Kelp DAO hacker moves funds through THORChain, Umbra

After Arbitrum froze about $71M of linked ETH, wallets tied to the $292M Kelp DAO exploit routed roughly $1.5M through THORChain and $78K via Umbra.

Wallets tied to the roughly $292 million Kelp DAO exploit have begun routing stolen funds through THORChain and the privacy protocol Umbra after Arbitrum's Security Council froze about $71 million of linked ETH. Blockchain tracking shows roughly $1.5 million moved from Ethereum to Bitcoin via THORChain and about $78,000 was sent through Umbra.

Blockchain investigator ZachXBT reported the early transfers.

Security firm PeckShield and onchain analysts at Ember CN estimated larger flows, saying the exploiter has moved or begun moving roughly 75,700 ETH, about $175–176 million, through THORChain, Umbra, Chainflip and the BitTorrent Chain. Kelp DAO and LayerZero have not confirmed those totals.

The exploit was disclosed over the weekend when Kelp DAO's rsETH bridge was drained for about $292 million. Ari Redbord, global head of policy at TRM Labs, wrote: “The attacker drained about 116,500 rsETH, or roughly 18% of the circulating supply, after calling LayerZero's lzReceive flow with what appeared to be a forged message.” LayerZero later attributed the attack to North Korea-linked Lazarus Group and pointed to a single-point setup in the verification path. Kelp DAO disputed parts of that account and flagged issues with LayerZero's messaging architecture.

Onchain analysts say the exploiter began shifting significant sums off Ethereum soon after Arbitrum's freeze. Moving funds into Bitcoin rails or into protocols that obfuscate sender and recipient information reduces options for seizure and tracing.
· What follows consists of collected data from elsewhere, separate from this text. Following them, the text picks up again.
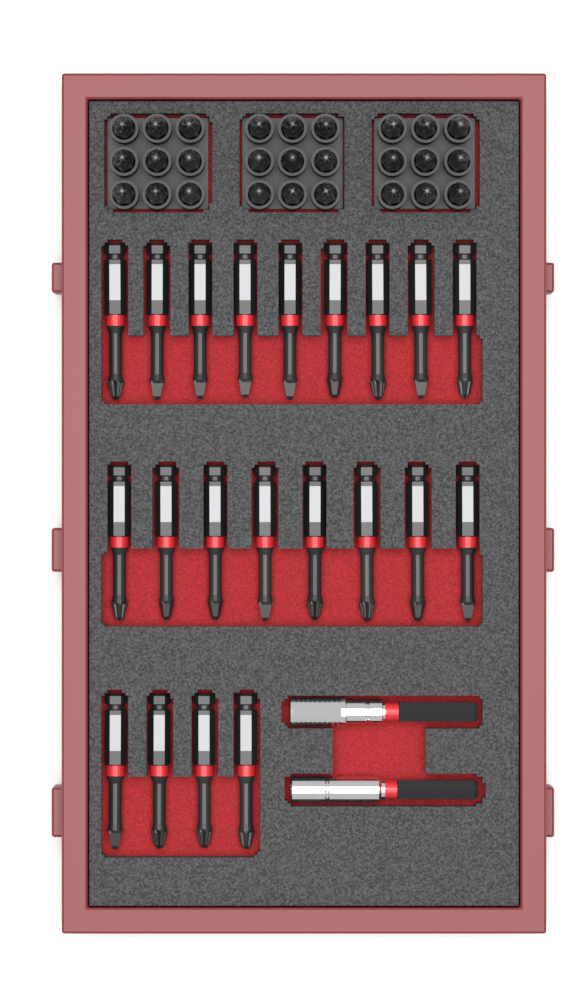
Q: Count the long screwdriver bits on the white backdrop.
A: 21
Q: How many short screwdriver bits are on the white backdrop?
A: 27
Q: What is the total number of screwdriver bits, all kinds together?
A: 48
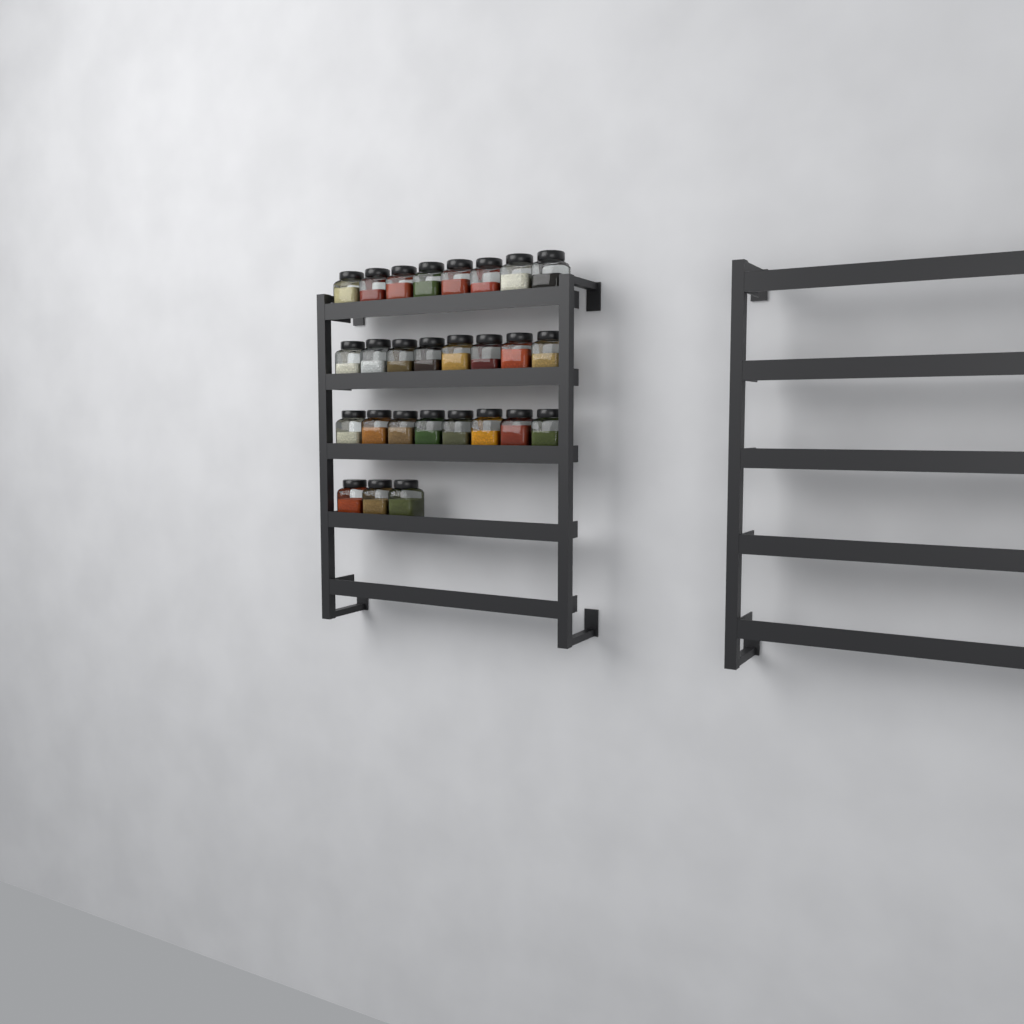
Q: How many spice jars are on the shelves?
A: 27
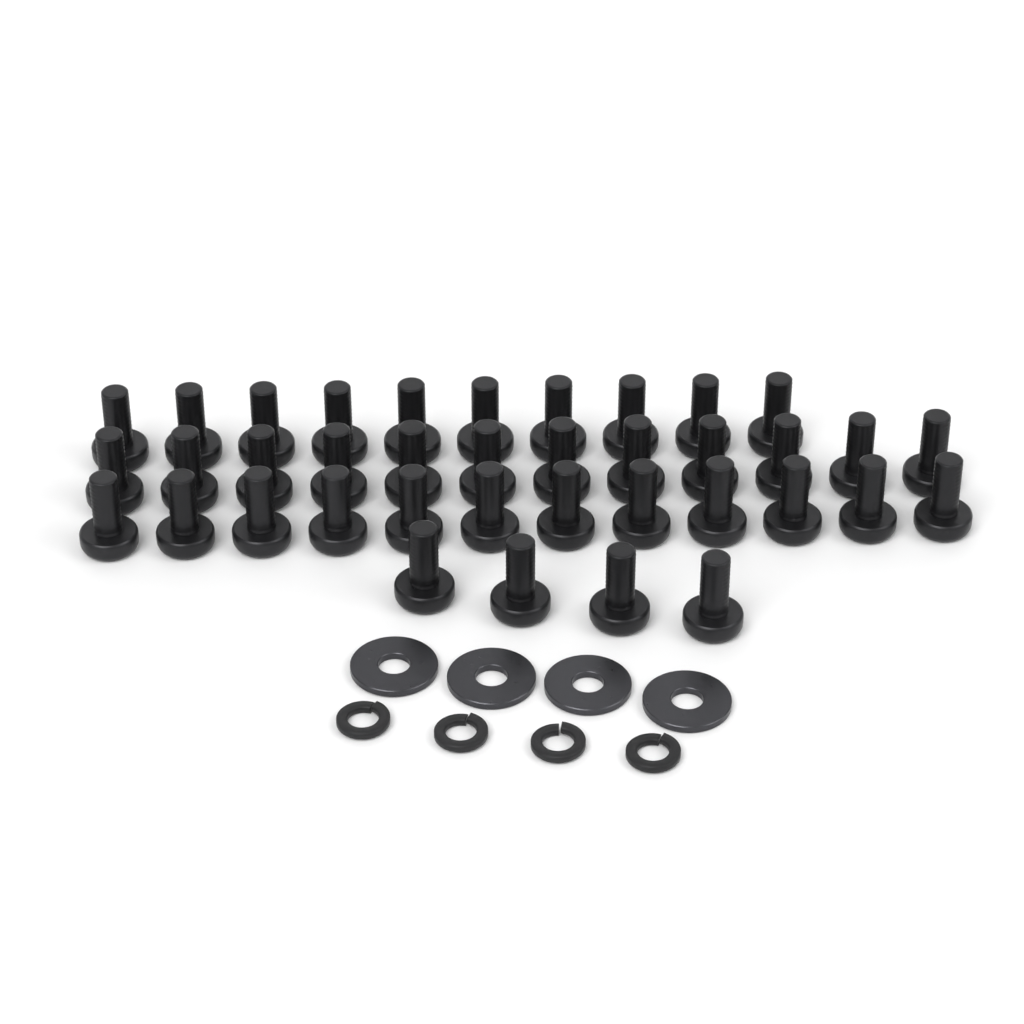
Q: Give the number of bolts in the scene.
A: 38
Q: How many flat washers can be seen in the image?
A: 4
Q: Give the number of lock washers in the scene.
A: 4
The amounts routed through Umbra and similar channels so far are small compared with the total breach, but analysts noted the activity included tests of exit routes. Ember CN and PeckShield flagged transfers leaving Ethereum through several cross-chain and privacy services.

The breach prompted several lending platforms to pause or reassess rsETH exposure. Aave, SparkLend, Fluid and Upshift paused or reevaluated rsETH-related positions after the exploit. LayerZero, Kelp DAO, security firms, exchanges and onchain investigators continue to track transfers and work on recovery and attribution.